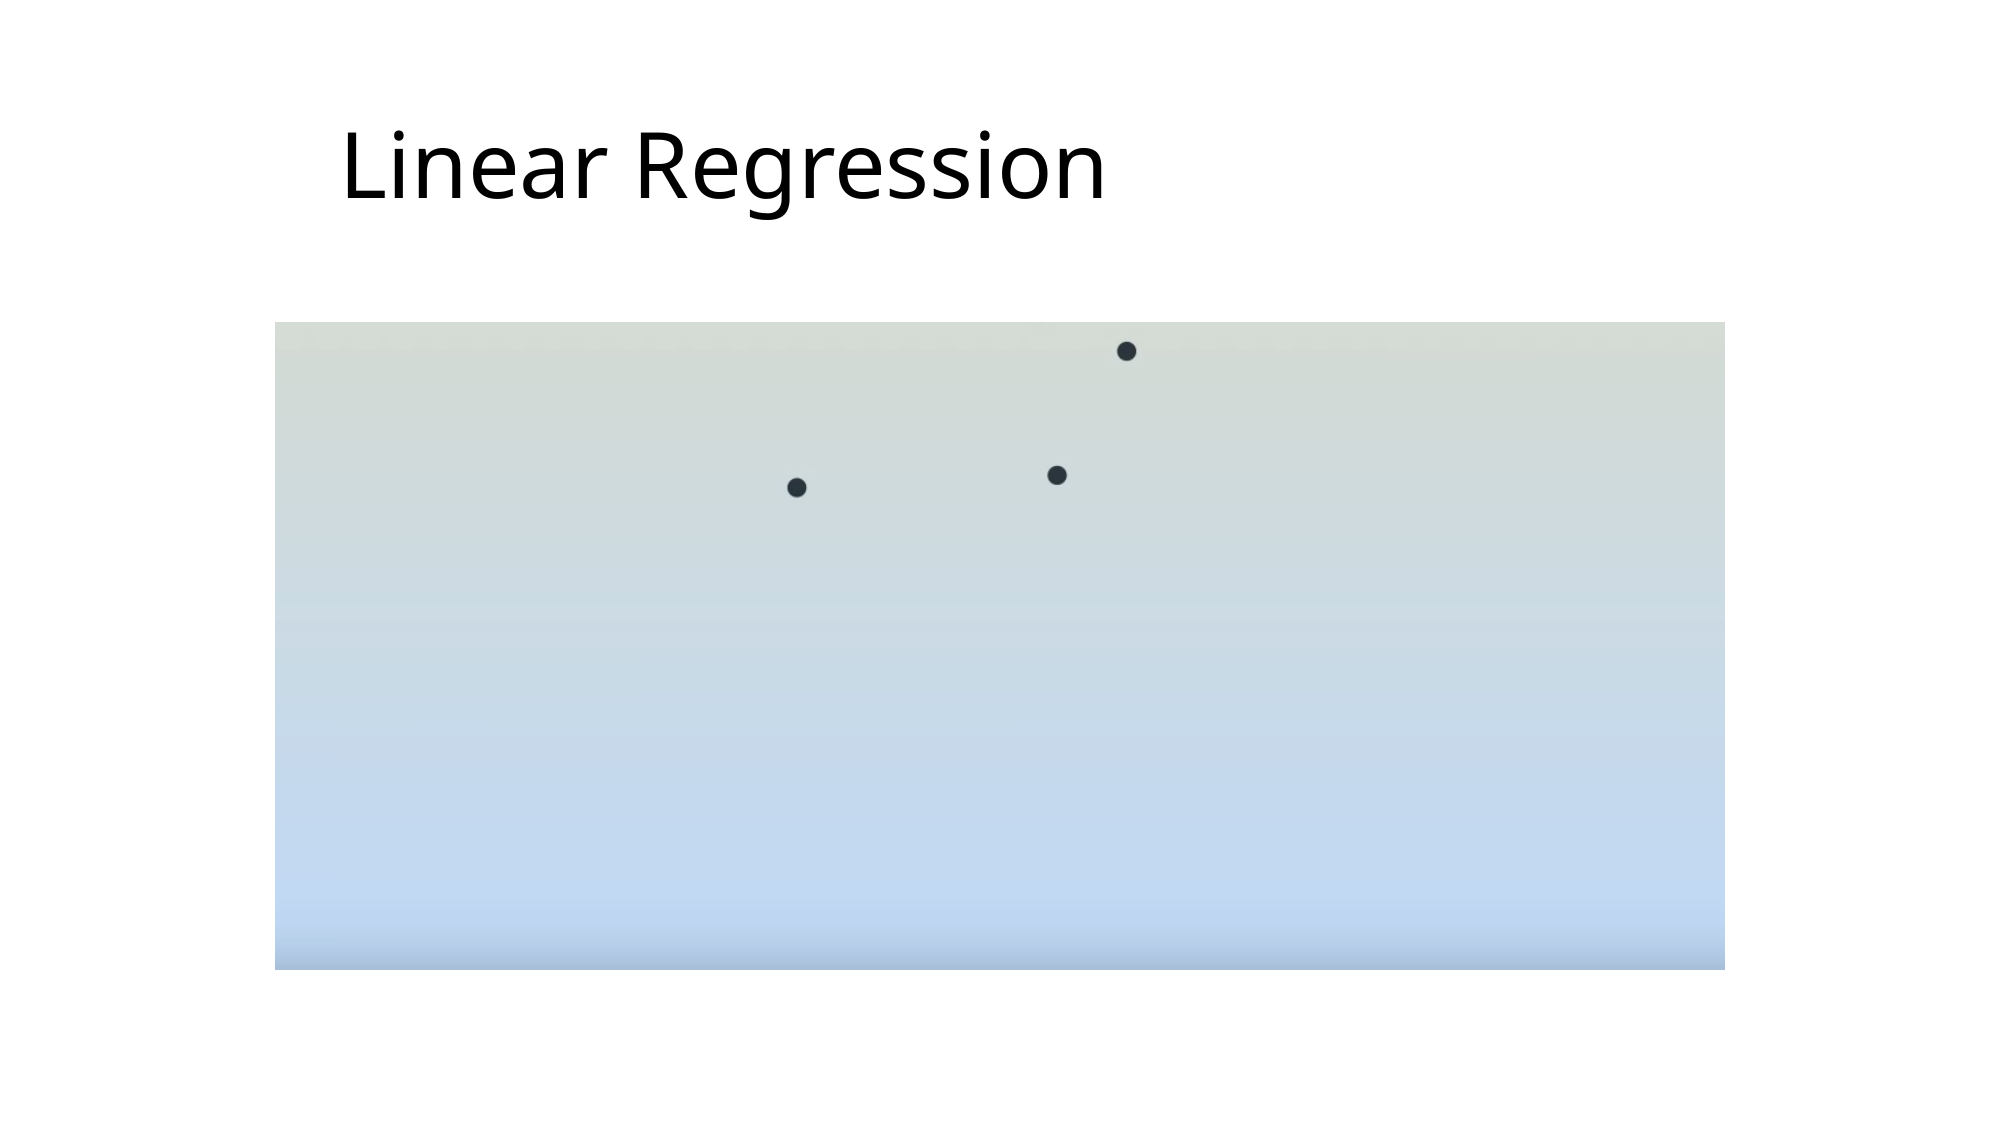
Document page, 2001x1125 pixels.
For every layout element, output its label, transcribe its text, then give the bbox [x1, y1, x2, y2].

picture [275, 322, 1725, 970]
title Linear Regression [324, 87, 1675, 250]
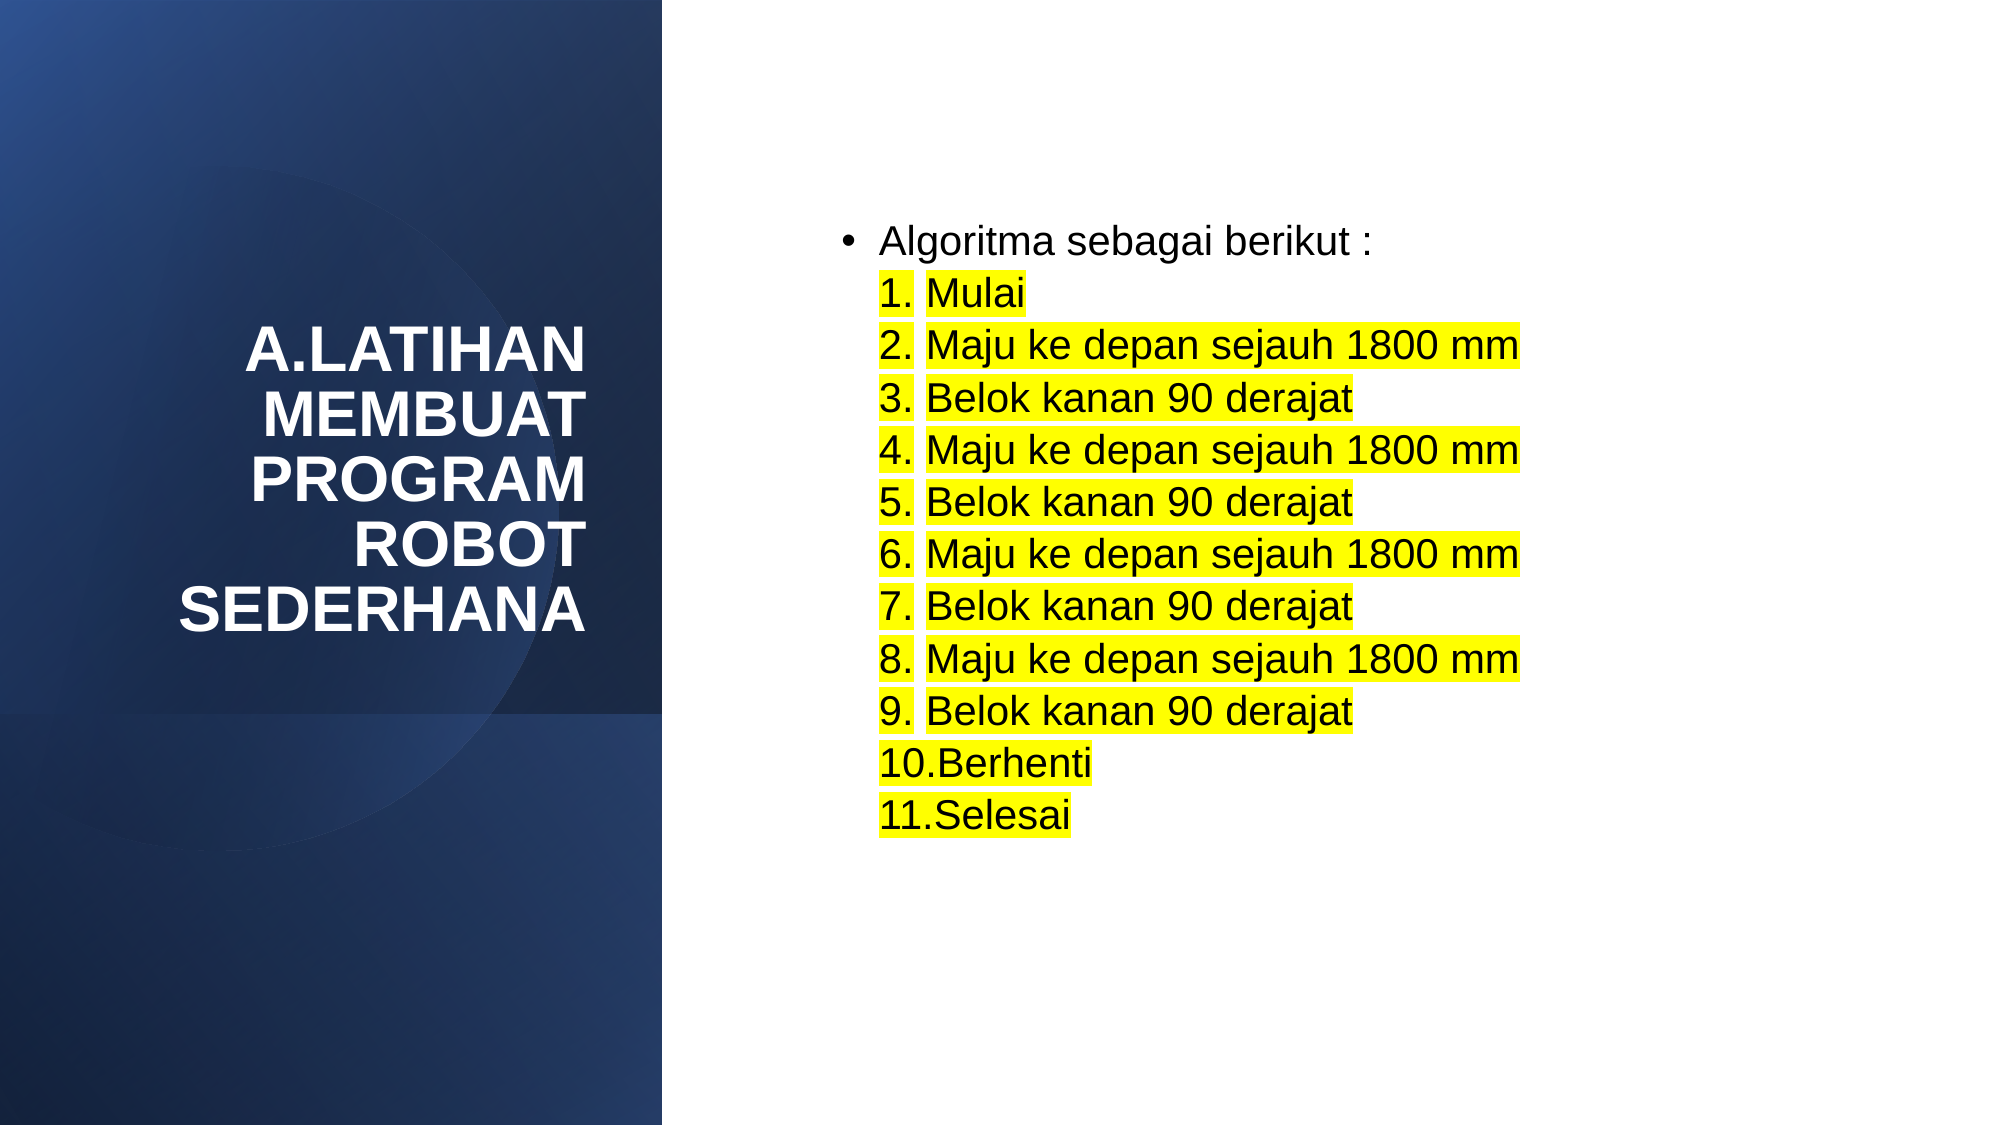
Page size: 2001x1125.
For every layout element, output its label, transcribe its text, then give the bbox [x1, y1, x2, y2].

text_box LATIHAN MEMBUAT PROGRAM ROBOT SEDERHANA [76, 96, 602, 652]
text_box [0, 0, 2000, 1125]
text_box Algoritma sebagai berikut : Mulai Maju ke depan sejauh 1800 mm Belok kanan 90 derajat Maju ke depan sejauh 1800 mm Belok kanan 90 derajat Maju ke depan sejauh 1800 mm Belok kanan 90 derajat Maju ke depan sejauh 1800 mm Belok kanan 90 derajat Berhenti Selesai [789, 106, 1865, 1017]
************
Quote each line of the two records above word for word, omitting the picture markers.

The result:
Document page, 2001x1125 pixels.
For every layout element, output its label, transcribe its text, then give the bbox [x1, y1, x2, y2].

picture [275, 322, 1725, 970]
title Linear Regression [324, 87, 1675, 250]
Page size: 2001x1125.
For every layout element, output its label, transcribe its text, then give the bbox [x1, y1, x2, y2].

text_box LATIHAN MEMBUAT PROGRAM ROBOT SEDERHANA [76, 96, 602, 652]
text_box [0, 0, 2000, 1125]
text_box Algoritma sebagai berikut : Mulai Maju ke depan sejauh 1800 mm Belok kanan 90 derajat Maju ke depan sejauh 1800 mm Belok kanan 90 derajat Maju ke depan sejauh 1800 mm Belok kanan 90 derajat Maju ke depan sejauh 1800 mm Belok kanan 90 derajat Berhenti Selesai [789, 106, 1865, 1017]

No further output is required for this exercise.